Exercise goal:
What is needed is an exact copy of all the records, written out in full.

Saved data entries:
★ ★ ★ ★

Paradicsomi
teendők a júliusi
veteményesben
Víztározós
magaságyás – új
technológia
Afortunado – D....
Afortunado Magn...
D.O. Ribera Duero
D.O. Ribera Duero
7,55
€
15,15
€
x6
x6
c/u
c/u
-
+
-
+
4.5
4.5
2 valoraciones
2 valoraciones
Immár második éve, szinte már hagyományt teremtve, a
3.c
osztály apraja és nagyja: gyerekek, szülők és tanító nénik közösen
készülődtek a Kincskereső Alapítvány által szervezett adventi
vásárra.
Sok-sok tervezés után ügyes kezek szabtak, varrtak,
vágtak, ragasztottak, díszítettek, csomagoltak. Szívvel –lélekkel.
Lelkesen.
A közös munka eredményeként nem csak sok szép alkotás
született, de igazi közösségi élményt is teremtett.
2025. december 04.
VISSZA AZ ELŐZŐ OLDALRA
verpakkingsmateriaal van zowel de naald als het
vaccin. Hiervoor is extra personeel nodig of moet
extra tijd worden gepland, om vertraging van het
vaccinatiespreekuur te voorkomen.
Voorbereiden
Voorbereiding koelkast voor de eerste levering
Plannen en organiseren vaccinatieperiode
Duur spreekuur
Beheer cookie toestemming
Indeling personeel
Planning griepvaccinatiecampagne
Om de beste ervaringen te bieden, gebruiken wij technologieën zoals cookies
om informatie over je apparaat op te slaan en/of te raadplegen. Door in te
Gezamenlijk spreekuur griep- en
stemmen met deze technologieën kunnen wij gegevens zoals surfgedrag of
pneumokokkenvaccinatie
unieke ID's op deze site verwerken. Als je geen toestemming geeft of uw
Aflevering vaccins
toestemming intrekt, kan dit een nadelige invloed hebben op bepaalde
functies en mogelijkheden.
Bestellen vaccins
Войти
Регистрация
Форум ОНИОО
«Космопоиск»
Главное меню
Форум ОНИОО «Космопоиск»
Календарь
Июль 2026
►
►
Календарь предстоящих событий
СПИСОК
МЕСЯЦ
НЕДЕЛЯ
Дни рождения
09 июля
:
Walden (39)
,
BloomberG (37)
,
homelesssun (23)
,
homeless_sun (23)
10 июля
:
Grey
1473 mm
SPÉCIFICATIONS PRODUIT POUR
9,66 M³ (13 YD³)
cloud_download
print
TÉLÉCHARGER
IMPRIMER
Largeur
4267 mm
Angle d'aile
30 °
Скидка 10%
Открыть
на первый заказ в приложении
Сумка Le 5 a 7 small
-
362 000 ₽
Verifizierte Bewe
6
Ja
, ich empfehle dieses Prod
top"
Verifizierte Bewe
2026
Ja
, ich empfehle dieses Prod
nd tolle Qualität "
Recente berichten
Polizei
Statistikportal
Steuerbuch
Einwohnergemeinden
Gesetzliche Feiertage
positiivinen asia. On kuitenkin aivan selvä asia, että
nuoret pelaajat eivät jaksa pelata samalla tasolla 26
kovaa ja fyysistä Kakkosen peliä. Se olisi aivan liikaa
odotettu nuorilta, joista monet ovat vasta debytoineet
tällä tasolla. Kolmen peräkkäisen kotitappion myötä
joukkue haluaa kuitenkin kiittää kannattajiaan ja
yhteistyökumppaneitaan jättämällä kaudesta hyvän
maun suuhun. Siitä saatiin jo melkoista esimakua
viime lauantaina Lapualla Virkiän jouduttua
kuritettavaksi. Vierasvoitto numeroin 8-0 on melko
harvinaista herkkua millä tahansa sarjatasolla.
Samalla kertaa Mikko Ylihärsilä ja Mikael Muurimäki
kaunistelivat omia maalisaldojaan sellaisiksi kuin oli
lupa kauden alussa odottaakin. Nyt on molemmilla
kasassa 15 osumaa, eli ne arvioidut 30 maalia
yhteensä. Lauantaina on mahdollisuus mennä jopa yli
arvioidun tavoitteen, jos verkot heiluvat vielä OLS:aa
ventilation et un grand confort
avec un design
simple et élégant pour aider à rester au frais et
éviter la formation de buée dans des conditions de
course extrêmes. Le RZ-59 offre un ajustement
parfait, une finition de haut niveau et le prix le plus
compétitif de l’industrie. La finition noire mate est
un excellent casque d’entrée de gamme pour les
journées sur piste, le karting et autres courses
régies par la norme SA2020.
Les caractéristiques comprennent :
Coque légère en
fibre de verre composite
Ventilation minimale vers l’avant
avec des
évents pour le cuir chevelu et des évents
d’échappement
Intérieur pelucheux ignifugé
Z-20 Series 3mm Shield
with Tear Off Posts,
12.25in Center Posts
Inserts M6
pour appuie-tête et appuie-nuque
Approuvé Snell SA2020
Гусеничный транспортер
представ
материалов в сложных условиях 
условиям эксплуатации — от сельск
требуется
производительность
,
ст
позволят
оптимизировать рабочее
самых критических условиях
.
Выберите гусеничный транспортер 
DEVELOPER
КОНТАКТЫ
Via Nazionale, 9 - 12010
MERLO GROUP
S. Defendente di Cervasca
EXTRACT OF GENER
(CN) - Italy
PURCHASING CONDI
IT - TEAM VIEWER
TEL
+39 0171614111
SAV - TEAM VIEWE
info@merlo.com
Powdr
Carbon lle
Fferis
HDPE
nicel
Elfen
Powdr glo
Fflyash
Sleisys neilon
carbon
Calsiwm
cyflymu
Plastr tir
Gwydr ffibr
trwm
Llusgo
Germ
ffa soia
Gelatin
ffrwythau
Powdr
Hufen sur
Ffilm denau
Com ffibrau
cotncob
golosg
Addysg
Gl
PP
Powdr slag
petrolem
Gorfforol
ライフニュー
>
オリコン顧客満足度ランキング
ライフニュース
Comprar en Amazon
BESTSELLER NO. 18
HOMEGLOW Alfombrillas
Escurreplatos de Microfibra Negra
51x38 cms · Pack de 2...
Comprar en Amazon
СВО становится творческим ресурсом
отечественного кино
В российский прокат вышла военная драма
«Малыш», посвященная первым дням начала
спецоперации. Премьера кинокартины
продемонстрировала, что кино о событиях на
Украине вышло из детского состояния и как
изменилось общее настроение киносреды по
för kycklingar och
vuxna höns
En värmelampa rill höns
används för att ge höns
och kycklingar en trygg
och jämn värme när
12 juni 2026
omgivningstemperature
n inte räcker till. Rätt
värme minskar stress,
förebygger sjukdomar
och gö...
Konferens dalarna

★ ★ ★ ★

Answer box:
Paradicsomi
teendők a júliusi
veteményesben
Víztározós
magaságyás – új
technológia
Afortunado – D....
Afortunado Magn...
D.O. Ribera Duero
D.O. Ribera Duero
7,55
€
15,15
€
x6
x6
c/u
c/u
-
+
-
+
4.5
4.5
2 valoraciones
2 valoraciones
Immár második éve, szinte már hagyományt teremtve, a
3.c
osztály apraja és nagyja: gyerekek, szülők és tanító nénik közösen
készülődtek a Kincskereső Alapítvány által szervezett adventi
vásárra.
Sok-sok tervezés után ügyes kezek szabtak, varrtak,
vágtak, ragasztottak, díszítettek, csomagoltak. Szívvel –lélekkel.
Lelkesen.
A közös munka eredményeként nem csak sok szép alkotás
született, de igazi közösségi élményt is teremtett.
2025. december 04.
VISSZA AZ ELŐZŐ OLDALRA
verpakkingsmateriaal van zowel de naald als het
vaccin. Hiervoor is extra personeel nodig of moet
extra tijd worden gepland, om vertraging van het
vaccinatiespreekuur te voorkomen.
Voorbereiden
Voorbereiding koelkast voor de eerste levering
Plannen en organiseren vaccinatieperiode
Duur spreekuur
Beheer cookie toestemming
Indeling personeel
Planning griepvaccinatiecampagne
Om de beste ervaringen te bieden, gebruiken wij technologieën zoals cookies
om informatie over je apparaat op te slaan en/of te raadplegen. Door in te
Gezamenlijk spreekuur griep- en
stemmen met deze technologieën kunnen wij gegevens zoals surfgedrag of
pneumokokkenvaccinatie
unieke ID's op deze site verwerken. Als je geen toestemming geeft of uw
Aflevering vaccins
toestemming intrekt, kan dit een nadelige invloed hebben op bepaalde
functies en mogelijkheden.
Bestellen vaccins
Войти
Регистрация
Форум ОНИОО
«Космопоиск»
Главное меню
Форум ОНИОО «Космопоиск»
Календарь
Июль 2026
►
►
Календарь предстоящих событий
СПИСОК
МЕСЯЦ
НЕДЕЛЯ
Дни рождения
09 июля
:
Walden (39)
,
BloomberG (37)
,
homelesssun (23)
,
homeless_sun (23)
10 июля
:
Grey
1473 mm
SPÉCIFICATIONS PRODUIT POUR
9,66 M³ (13 YD³)
cloud_download
print
TÉLÉCHARGER
IMPRIMER
Largeur
4267 mm
Angle d'aile
30 °
Скидка 10%
Открыть
на первый заказ в приложении
Сумка Le 5 a 7 small
-
362 000 ₽
Verifizierte Bewe
6
Ja
, ich empfehle dieses Prod
top"
Verifizierte Bewe
2026
Ja
, ich empfehle dieses Prod
nd tolle Qualität "
Recente berichten
Polizei
Statistikportal
Steuerbuch
Einwohnergemeinden
Gesetzliche Feiertage
positiivinen asia. On kuitenkin aivan selvä asia, että
nuoret pelaajat eivät jaksa pelata samalla tasolla 26
kovaa ja fyysistä Kakkosen peliä. Se olisi aivan liikaa
odotettu nuorilta, joista monet ovat vasta debytoineet
tällä tasolla. Kolmen peräkkäisen kotitappion myötä
joukkue haluaa kuitenkin kiittää kannattajiaan ja
yhteistyökumppaneitaan jättämällä kaudesta hyvän
maun suuhun. Siitä saatiin jo melkoista esimakua
viime lauantaina Lapualla Virkiän jouduttua
kuritettavaksi. Vierasvoitto numeroin 8-0 on melko
harvinaista herkkua millä tahansa sarjatasolla.
Samalla kertaa Mikko Ylihärsilä ja Mikael Muurimäki
kaunistelivat omia maalisaldojaan sellaisiksi kuin oli
lupa kauden alussa odottaakin. Nyt on molemmilla
kasassa 15 osumaa, eli ne arvioidut 30 maalia
yhteensä. Lauantaina on mahdollisuus mennä jopa yli
arvioidun tavoitteen, jos verkot heiluvat vielä OLS:aa
ventilation et un grand confort
avec un design
simple et élégant pour aider à rester au frais et
éviter la formation de buée dans des conditions de
course extrêmes. Le RZ-59 offre un ajustement
parfait, une finition de haut niveau et le prix le plus
compétitif de l’industrie. La finition noire mate est
un excellent casque d’entrée de gamme pour les
journées sur piste, le karting et autres courses
régies par la norme SA2020.
Les caractéristiques comprennent :
Coque légère en
fibre de verre composite
Ventilation minimale vers l’avant
avec des
évents pour le cuir chevelu et des évents
d’échappement
Intérieur pelucheux ignifugé
Z-20 Series 3mm Shield
with Tear Off Posts,
12.25in Center Posts
Inserts M6
pour appuie-tête et appuie-nuque
Approuvé Snell SA2020
Гусеничный транспортер
представ
материалов в сложных условиях 
условиям эксплуатации — от сельск
требуется
производительность
,
ст
позволят
оптимизировать рабочее
самых критических условиях
.
Выберите гусеничный транспортер 
DEVELOPER
КОНТАКТЫ
Via Nazionale, 9 - 12010
MERLO GROUP
S. Defendente di Cervasca
EXTRACT OF GENER
(CN) - Italy
PURCHASING CONDI
IT - TEAM VIEWER
TEL
+39 0171614111
SAV - TEAM VIEWE
info@merlo.com
Powdr
Carbon lle
Fferis
HDPE
nicel
Elfen
Powdr glo
Fflyash
Sleisys neilon
carbon
Calsiwm
cyflymu
Plastr tir
Gwydr ffibr
trwm
Llusgo
Germ
ffa soia
Gelatin
ffrwythau
Powdr
Hufen sur
Ffilm denau
Com ffibrau
cotncob
golosg
Addysg
Gl
PP
Powdr slag
petrolem
Gorfforol
ライフニュー
>
オリコン顧客満足度ランキング
ライフニュース
Comprar en Amazon
BESTSELLER NO. 18
HOMEGLOW Alfombrillas
Escurreplatos de Microfibra Negra
51x38 cms · Pack de 2...
Comprar en Amazon
СВО становится творческим ресурсом
отечественного кино
В российский прокат вышла военная драма
«Малыш», посвященная первым дням начала
спецоперации. Премьера кинокартины
продемонстрировала, что кино о событиях на
Украине вышло из детского состояния и как
изменилось общее настроение киносреды по
för kycklingar och
vuxna höns
En värmelampa rill höns
används för att ge höns
och kycklingar en trygg
och jämn värme när
12 juni 2026
omgivningstemperature
n inte räcker till. Rätt
värme minskar stress,
förebygger sjukdomar
och gö...
Konferens dalarna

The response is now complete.